Saradjeff never finished his assigned task. One day a student discovered the Russian in the Lowell Common Room suffering from a fit, and after several recurrences of these epileptic attacks, the bell-ringer was taken to Stillman Infirmary.

When one morning the sheets on his hospital bed were found covered with ink, the Russian explained that he had been drinking ink as an antidote for poison which he thought was being given him. President Lowell persuaded Saradjeff to return to Russia, where he eventually died in a sanitarium.

Despite the loss of Saradjeff's guidance, G.L. Myrick, superintendent of the construction of Lowell, consented to hang the bells. Several experts, including Andronoff, a Russian singer from New York who claimed to have bells in Russia some 30 years before, conferred on the zvon's arrangement and decided to follow Saradjeff's plan with minor changes.

There are no electrical controls which could be operated from a warm roow below. As the epileptic Russian had insisted, the ringer must stand among his bells and communicate with them directly by chains, regardless of the Cambridge weather or the wind, in the open cupola.

The great 13-ton bell hangs above a large platform. To play it, two men put a rope around a knob at the end of the clapper. Standing under the bell, they swing it crosswise between them. This sets the time for the whole performance.

The other bells hang in the arches on three sides of the tower. Chains attached to them extend to a control platform from which the principal player operates them. He controls the second and third largest bells with a foot lever connected by chains to the clappers. These bells are rung in unison with the big bell, giving a fundamental note which continues throughout the performance. The other bells must be adapted to this basic tone.

By jiggling a small stick in his right hand, the player makes the four smallest bells tinkle continuously. With his left hand he strikes in various orders and rhythms the chains of the remaining ten bells.

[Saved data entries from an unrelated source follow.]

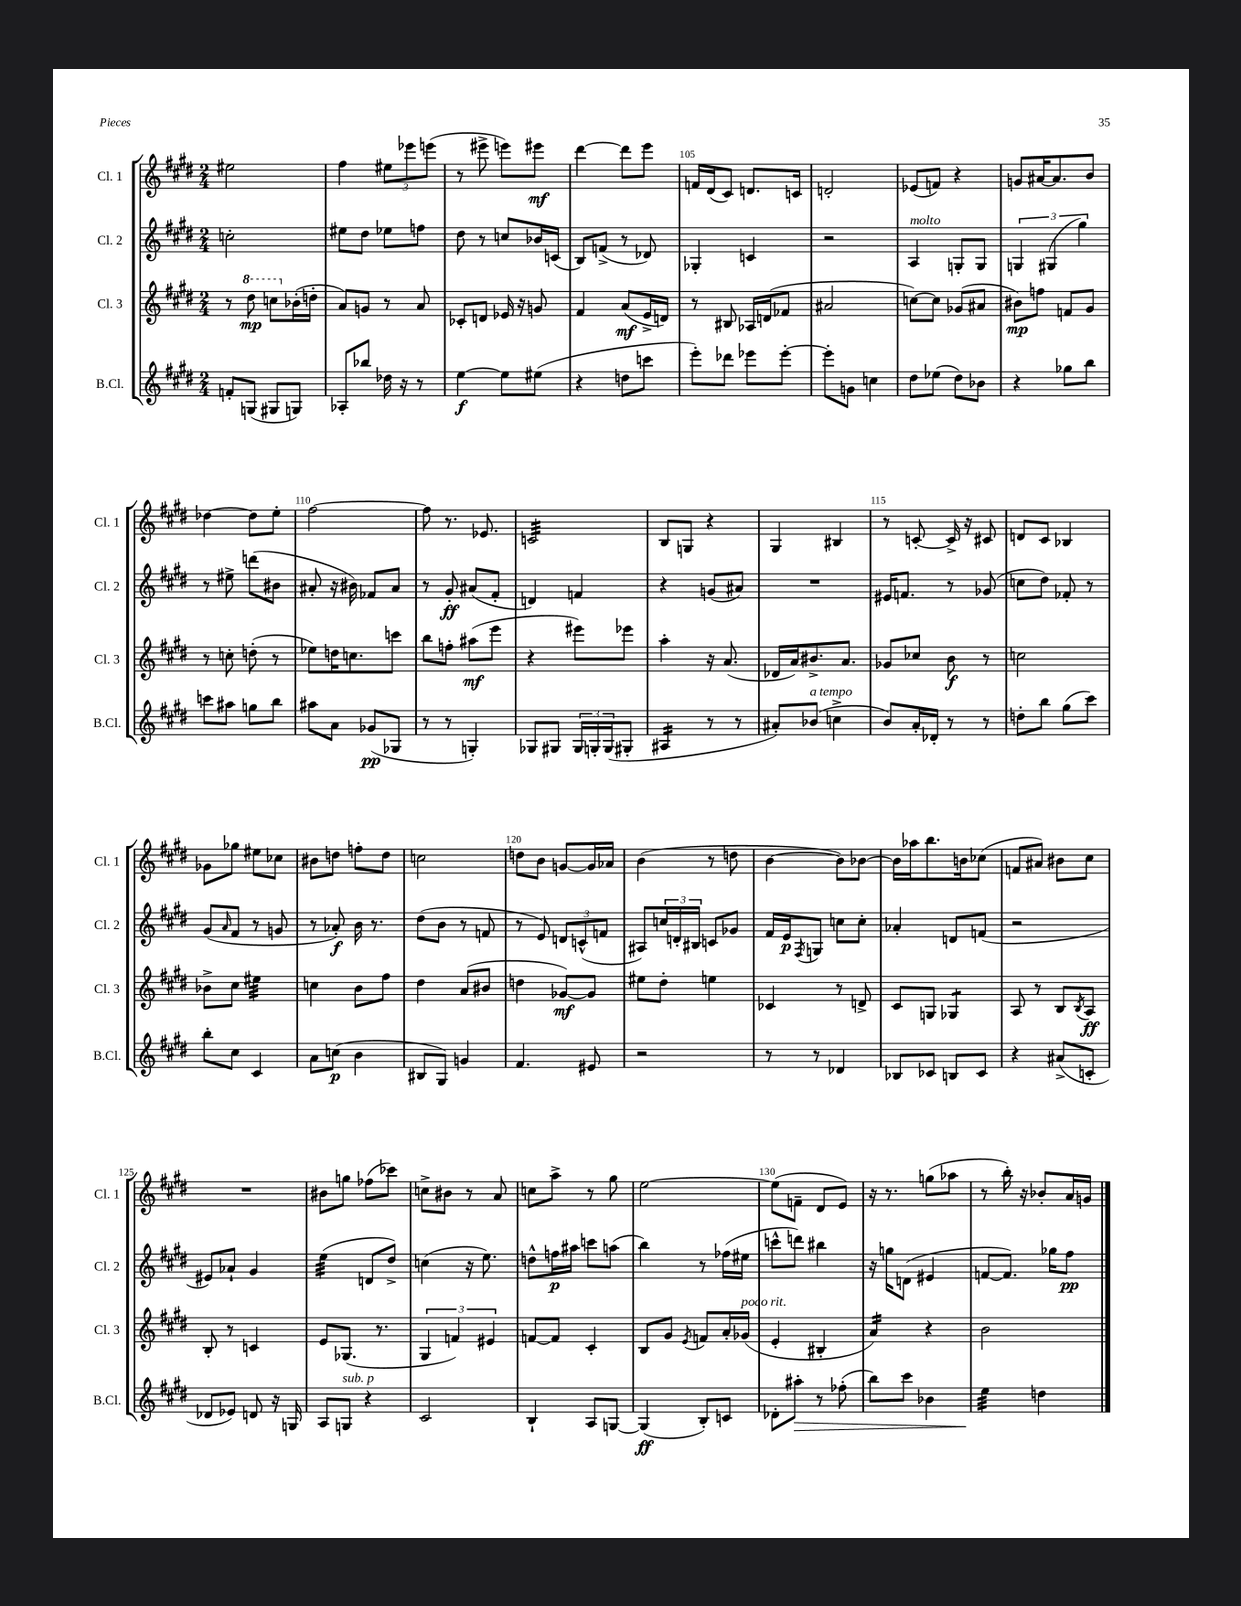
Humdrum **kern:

**kern	**kern	**kern	**kern
*staff4	*staff3	*staff2	*staff1
*clefG2	*clefG2	*clefG2	*clefG2
*k[f#c#g#d#]	*k[f#c#g#d#]	*k[f#c#g#d#]	*k[f#c#g#d#]
*M2/4	*M2/4	*M2/4	*M2/4
8f'	8r	2cc'	2ee#
(8G	8ddd#	.	.
8G#	8ccc	.	.
8G)	(16b-'	.	.
.	16dd'	.	.
=	=	=	=
8A-'	8a)	8ee#	4ff#
8bb-	8g	8dd#	.
16dd-	8r	8ee-	12ee#
16r	.	.	.
.	.	.	12eee-
8r	8a	8ff	.
.	.	.	(12eee
=	=	=	=
[4ee	8c-'	8dd#	8r
.	8d	8r	8eee#^
8ee]	16e-	8cc	8eee)
.	16r	.	.
(8ee#	8g	16b-	8eee#
.	.	(16c	.
=	=	=	=
4r	4f#	8B)	[4ddd#
.	.	(8f^	.
8dd	(8a	8r	8ddd#]
8ccc	16e^	8d-)	8eee
.	16d)	.	.
=	=	=	=
8eee')	8r	4G-'	16f
.	.	.	(16d#
8ddd-	8B#	.	8c#)
8eee-	16A-	4c	8.d
.	(16d	.	.
[8eee-'	8f-	.	.
.	.	.	16c
=	=	=	=
8eee-']	2a#	2r	2d'
8g	.	.	.
4cc	.	.	.
=	=	=	=
8dd#	[8cc)	4A	(8e-
(8ee-	8cc]	.	8f)
8dd#)	(8g-	8G'	4r
8b-	8a#	8G	.
=	=	=	=
4r	8b#)	6G	8g
.	8ff	.	[16a#
.	.	(6G#	.
.	.	.	8.a#]
8gg-	8f	.	.
.	.	6gg#)	.
8bb	8g#	.	8b
=	=	=	=
8ccc	8r	8r	[4dd-
8aa#	8cc'	8ee#^	.
8gg	(8dd'	(8ddd	8dd-]
8bb	8r	8b#	8ee'
=	=	=	=
8aa#	8ee-)	8a#'	[2ff#
8a	16dd	16r	.
.	8.cc	16b#)	.
(8g-	.	8f-	.
8G-	8ccc	8a#	.
=	=	=	=
8r	8bb	8r	8ff#]
8r	8ff'	8g#'	8.r
4G')	(8aa#	(8a#	.
.	.	.	8.e-
.	8eee	8f#'	.
=	=	=	=
8G-	4r	4d)	2c
8G#	.	.	.
24G#	8eee#)	4f	.
24G'	.	.	.
(24G	.	.	.
8G#'	8eee-	.	.
=	=	=	=
4A#	4aa'	4r	8B
.	.	.	8G
8r	16r	(8g	4r
.	(8.a	.	.
8r	.	8a#)	.
=	=	=	=
8a#')	16d-	2r	4G#
.	16a)	.	.
(8b-	8.b#^	.	.
4cc^	.	.	4B#
.	8.a	.	.
=	=	=	=
8b)	8g-	16e#	8r
.	.	8.f	.
16a'	8cc-	.	[8c'
16d-'	.	.	.
8r	8b	8r	16c^]
.	.	.	16r
8r	8r	(8g-	8c#
=	=	=	=
8dd'	2cc	8cc	8d
8bb	.	8dd#)	8c#
(8gg#	.	8f-'	4B-
8ccc#)	.	8r	.
=	=	=	=
8bb'	8b-^	(8g#	8g-
.	.	16qqa	.
8cc#	8cc#	8f#	8gg-
4c#	4ee#	8r	8ee#
.	.	8g	8cc-
=	=	=	=
8a	4cc	8r	8b#
(8cc	.	8a-')	8dd
4b	8b	16b	8ff'
.	.	8.r	.
.	8ff#	.	8dd
=	=	=	=
8B#	4dd#	(8dd#	2cc
8G#)	.	8b	.
4g	(8a	8r	.
.	8b#	8f	.
=	=	=	=
4.f#	4dd	8r	8dd
.	.	8e)	8b
.	[8g-)	12d	[8g
.	.	(12c^^	.
8e#	8g-]	.	16g]
.	.	12f	.
.	.	.	16a-
=	=	=	=
2r	8ee#	8A#)	(4b
.	8dd#'	24cc	.
.	.	24d'	.
.	.	24B#	.
.	4ee	8c	8r
.	.	8g-	8dd
=	=	=	=
8r	4c-	16f#	[4b
.	.	16e	.
.	.	8qF#	.
8r	.	8G	.
4d-	8r	8cc	8b])
.	8d^	8cc'	[8b-
=	=	=	=
8B-	8c#	4a-'	16b-]
.	.	.	16aa-
8c-	8G	.	8.bb
8B	4G-	8d	.
.	.	.	16b
8c-	.	(8f	(8cc-
=	=	=	=
4r	8A	2r	8f
.	8r	.	8a#)
(8a#^	8B	.	8b#
.	8qB	.	.
8c'	8A	.	8cc#
=	=	=	=
8d-	8B'	8e#)	2r
8e-)	8r	8a-`	.
8d	4c	4g#	.
16r	.	.	.
16G	.	.	.
=	=	=	=
8A	8e	(4ee	8b#
8G	(8.G-	.	8gg
4r	.	8d	(8ff-
.	8.r	.	.
.	.	8dd#^)	8ccc-)
=	=	=	=
2c#	6G#	(4cc	8cc^
.	.	.	8b#
.	6f)	.	.
.	.	16r	8r
.	.	8.ee)	.
.	6e#	.	.
.	.	.	8a
=	=	=	=
4B`	[8f	8dd^^	8cc
.	8f]	16ff	8aa^
.	.	16aa#	.
8A	4c#'	8ccc	8r
[8G	.	(8aa	8gg#
=	=	=	=
(4G]	8B	4bb)	[2ee
.	8g#	.	.
.	8qe	.	.
8B')	8f	8r	.
8c	16a'	(16ff-	.
.	(16g-	16ee#	.
=	=	=	=
8d-'	4e'	8ccc^^	(8ee]
8aa#'	.	8ddd)	8f~
8r	4B#'	4bb#	8d#
(8ff-'	.	.	8e)
=	=	=	=
8bb)	4a)	16r	16r
.	.	16gg	8.r
8ccc#	.	(8d	.
4b-	4r	4e#	(8gg
.	.	.	8aa-
=	=	=	=
4ee	2b	[8f	8r
.	.	8.f])	16bb')
.	.	.	16r
4dd	.	.	8b-'
.	.	16gg-	.
.	.	8ff#	16a
.	.	.	16g
==	==	==	==
*-	*-	*-	*-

More often than not, harmony and timing are improvised.

The zvon's Cambridge premier was Easter Sunday of 1931. When Andronoff came up to practice for his opening concert, students raged, neighbors protested, and it is said that one day he left the tower just before a policeman appeared to stop the din of sextatonic harmony.

Andronoff's concert itself proved disappointing. The big bell, supposed to be audible for 20 miles as it called the pious to prayer across the Russian steppe, could not really be heard across Cambridge. From close by, however the noise was all too audible, the larger bells almost completely drowning out the smaller ones.

Andronoff was engaged two Sundays a month from 1932 to 1934 to play the bells and instruct two members of the Department of Music in the art. Since that arrangement ceased, the responsibility for ringing the zvon on Sundays, before high table, and on special occasions has alternated between the Music Department and Lowell House residents.

The new Lowell House Society for Russian bell-ringers has announced that it will not ring the zvon other than at the traditional times. Despite fears of residents in Lowell's E, F, and I entries, the group does not hold practice sessions. A new member--any Lowell House man may join--learns to play the zvon by watching other members and then taking over one of the regular performances. For all, it is still largely a matter of trial and error.

In an effort to develop better quality of bell-ringing, the society is writing to the Soviet embassy to get more information on Russian bells, David S. Cupps '58, secretary-treasurer, says.

There is a possibility that the Lowell bell-ringers may challenge Yale's Harkness Tower to a chiming contest. The Bellboys, however, will have to compensate for the zvon's inability to play familiar tunes. Or maybe they will challenge Yale's carillon to sound like a zvon.All the bells are in the Lowell House tower, except for one, the fourth largest, which is in the Business School tower. This bell was considered out of tune with the others by the Russian expert, Saradjeff.